2011 berichtete ein internationales Forscherteam im Fachjournal "Nature"  von einer weiteren überraschenden Erkenntnis: Das Auftreten der Krankheit hängt anscheinend mit bestimmten Windmustern zusammen, schrieb das Team um Xavier Rodó. Die meisten Krankheitsfälle gibt es demnach, wenn der Wind aus dem Nordosten Chinas kommt, einer Region, die stark landwirtschaftlich geprägt ist.

Nun legt der Klimawissenschaftler vom katalanischen Forschungsinstitut (ICREA) in Barcelona zusammen mit Kollegen nach: Im Fachjournal "Proceedings of the National Academy of Sciences"  berichten sie jetzt, dass die Krankheitswellen nicht mit erhöhten Schadstoffbelastungen in der Luft einhergingen. Was also könnte stattdessen dafür verantwortlich sein? Mit einem speziell ausgerüsteten Flugzeug sammelten die Forscher Aerosol-Proben über Japan aus zwei bis drei Kilometern Höhe ein. Anschließend ermittelten sie im Labor durch DNA-Analysen, welche Mikroorganismen sich darin befanden.
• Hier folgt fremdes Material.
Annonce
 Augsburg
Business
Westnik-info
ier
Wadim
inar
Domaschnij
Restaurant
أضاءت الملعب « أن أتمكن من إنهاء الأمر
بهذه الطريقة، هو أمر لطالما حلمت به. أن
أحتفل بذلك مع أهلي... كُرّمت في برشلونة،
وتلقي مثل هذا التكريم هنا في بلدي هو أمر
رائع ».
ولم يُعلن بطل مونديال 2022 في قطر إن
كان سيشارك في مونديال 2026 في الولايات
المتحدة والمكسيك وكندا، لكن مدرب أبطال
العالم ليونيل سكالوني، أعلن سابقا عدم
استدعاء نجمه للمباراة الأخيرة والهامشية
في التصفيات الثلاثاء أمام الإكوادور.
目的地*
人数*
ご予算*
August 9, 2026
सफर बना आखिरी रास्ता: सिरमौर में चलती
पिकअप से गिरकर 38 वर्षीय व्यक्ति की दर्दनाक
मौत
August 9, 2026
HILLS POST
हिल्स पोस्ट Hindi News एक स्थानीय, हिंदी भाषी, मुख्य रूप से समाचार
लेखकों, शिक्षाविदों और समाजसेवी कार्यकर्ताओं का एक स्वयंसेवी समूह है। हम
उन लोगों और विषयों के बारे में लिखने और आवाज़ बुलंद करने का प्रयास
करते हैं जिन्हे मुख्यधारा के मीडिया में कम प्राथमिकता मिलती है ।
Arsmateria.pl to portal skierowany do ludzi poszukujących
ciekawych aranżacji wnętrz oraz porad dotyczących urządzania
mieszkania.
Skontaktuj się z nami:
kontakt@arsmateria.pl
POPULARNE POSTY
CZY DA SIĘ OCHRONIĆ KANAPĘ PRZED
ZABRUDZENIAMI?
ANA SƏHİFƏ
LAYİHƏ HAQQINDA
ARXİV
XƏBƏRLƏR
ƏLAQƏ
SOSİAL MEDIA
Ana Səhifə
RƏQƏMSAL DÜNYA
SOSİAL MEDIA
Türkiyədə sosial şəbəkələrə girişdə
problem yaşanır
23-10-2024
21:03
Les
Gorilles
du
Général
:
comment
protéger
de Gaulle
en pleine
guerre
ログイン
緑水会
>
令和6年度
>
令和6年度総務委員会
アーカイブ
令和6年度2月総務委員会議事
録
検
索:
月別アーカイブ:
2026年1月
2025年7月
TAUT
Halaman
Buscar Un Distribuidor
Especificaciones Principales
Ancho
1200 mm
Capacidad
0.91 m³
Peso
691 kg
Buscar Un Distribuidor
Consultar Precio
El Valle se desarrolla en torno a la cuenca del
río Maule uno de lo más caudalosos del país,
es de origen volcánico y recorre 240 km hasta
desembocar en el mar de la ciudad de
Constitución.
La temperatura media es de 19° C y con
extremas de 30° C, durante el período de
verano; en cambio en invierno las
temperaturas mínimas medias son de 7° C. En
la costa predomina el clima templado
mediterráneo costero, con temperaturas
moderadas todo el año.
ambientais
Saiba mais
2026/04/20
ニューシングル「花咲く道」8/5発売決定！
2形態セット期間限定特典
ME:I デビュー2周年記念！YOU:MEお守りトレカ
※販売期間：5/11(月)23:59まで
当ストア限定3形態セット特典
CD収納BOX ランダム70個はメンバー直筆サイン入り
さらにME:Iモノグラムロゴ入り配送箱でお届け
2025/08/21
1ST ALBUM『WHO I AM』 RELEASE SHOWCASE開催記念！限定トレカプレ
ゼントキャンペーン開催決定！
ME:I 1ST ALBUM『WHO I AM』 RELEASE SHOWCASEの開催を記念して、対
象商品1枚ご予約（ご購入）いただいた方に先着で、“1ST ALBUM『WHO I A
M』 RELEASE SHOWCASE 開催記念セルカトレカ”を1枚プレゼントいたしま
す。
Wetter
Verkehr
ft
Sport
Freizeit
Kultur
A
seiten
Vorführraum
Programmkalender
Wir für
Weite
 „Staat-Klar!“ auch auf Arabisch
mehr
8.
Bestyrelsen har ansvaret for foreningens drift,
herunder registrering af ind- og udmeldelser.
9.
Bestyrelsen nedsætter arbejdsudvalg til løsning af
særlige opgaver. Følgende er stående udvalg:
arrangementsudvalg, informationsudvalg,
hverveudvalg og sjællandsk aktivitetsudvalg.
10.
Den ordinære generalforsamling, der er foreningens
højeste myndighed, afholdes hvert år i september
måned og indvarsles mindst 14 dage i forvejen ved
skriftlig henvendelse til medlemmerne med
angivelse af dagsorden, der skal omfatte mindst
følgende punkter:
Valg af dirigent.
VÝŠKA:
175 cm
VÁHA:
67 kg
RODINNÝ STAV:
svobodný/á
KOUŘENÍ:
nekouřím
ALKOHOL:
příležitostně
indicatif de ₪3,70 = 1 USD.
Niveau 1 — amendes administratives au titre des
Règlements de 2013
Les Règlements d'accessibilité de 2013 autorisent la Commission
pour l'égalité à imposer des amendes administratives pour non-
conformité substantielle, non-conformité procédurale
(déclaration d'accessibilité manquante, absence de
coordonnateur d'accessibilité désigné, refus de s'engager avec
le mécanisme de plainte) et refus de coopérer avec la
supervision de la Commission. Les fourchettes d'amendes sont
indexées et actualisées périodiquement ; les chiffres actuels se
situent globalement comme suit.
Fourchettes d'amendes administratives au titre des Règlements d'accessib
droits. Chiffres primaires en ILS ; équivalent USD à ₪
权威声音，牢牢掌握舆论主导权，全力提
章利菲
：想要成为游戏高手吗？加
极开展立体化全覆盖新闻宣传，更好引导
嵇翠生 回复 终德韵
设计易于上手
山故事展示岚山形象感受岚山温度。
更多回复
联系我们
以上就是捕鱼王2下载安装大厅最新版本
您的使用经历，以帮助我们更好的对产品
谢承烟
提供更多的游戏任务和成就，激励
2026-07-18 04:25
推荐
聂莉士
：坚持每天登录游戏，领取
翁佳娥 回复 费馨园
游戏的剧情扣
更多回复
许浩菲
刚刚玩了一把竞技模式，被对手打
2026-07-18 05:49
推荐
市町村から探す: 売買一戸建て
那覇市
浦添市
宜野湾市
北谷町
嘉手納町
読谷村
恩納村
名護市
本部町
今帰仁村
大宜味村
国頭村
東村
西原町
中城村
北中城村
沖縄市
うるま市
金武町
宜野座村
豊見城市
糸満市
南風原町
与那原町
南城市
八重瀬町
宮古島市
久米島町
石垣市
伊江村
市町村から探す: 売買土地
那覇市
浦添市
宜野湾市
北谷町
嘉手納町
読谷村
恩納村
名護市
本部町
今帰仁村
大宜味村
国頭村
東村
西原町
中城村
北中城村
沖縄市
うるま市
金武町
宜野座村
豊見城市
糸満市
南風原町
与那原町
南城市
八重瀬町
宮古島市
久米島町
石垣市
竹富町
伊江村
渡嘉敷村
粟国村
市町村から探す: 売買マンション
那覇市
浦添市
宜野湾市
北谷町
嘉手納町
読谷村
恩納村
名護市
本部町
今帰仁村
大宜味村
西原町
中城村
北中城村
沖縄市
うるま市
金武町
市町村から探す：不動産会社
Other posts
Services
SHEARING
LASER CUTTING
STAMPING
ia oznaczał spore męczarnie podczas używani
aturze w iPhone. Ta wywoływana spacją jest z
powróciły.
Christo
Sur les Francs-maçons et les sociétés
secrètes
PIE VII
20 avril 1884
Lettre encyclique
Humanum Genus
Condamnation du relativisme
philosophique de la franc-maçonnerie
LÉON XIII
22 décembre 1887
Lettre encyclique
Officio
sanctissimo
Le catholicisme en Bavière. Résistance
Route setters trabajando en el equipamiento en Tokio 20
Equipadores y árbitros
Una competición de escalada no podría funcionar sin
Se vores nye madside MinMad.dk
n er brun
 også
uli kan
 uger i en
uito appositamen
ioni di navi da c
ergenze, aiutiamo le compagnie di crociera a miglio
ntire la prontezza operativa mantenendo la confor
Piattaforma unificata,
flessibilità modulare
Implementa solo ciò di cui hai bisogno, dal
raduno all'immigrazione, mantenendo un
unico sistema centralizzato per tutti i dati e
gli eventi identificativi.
Auffallend war laut ihrem Bericht der hohe Anteil an Hefepilzen aus der Gattung Candida - die genauen Arten konnten die Wissenschaftler jedoch nicht bestimmen. Allgemein können Pilze Giftstoffe produzieren, die sehr schnell Krankheitssymptome auslösen. Ein Beleg dafür, dass die Hefen die Krankheit auslösen, ist die Analyse der Forscher zwar noch nicht. Allerdings ist Rodó und Kollegen zufolge die Candida-Konzentration in Aerosol-Proben aus den gleichen Luftschichten anderer Regionen nicht so hoch.

"Ein Fall für Sherlock Holmes"

Der Zusammenhang zwischen Windmustern und Krankheitswellen legt demnach nahe, dass die Inkubationszeit des Kawasaki-Syndroms mit etwa einem Tag nur sehr kurz ist. Das stünde im Einklang mit einem Toxin als Krankheitsauslöser, so die Studienautoren.

Es sei ein Fall für Sherlock Holmes, sagt Jane Burns von der UC San Diego School of Medicine, die ebenfalls an der Studie beteiligt war. Alles deute darauf hin, dass die Menschen im Nordosten Chinas seit einigen Jahrzehnten etwas machen, was sie vorher nicht getan haben. Verbrennen sie im Winter Biokraftstoffe, so dass der Krankheitsauslöser in Aschepartikeln bis Japan getragen wird? Steckt ein neuer Vorgang beim Getreideanbau dahinter? Eine neue Weizen-, Reis- oder Mais-Sorte, die seit den Sechzigern angebaut wird? Das müssen die Forscher nun herausfinden.

Steigende Fallzahlzahlen des Kawasaki-Syndroms in Indien und auf den Philippinen deuteten zudem darauf hin, dass sich der Auslöser nicht nur im Nordwesten Chinas finden lässt. Dort würde die Krankheit übrigens häufiger auftreten, als bisher berichtet, schreiben die Wissenschaftler.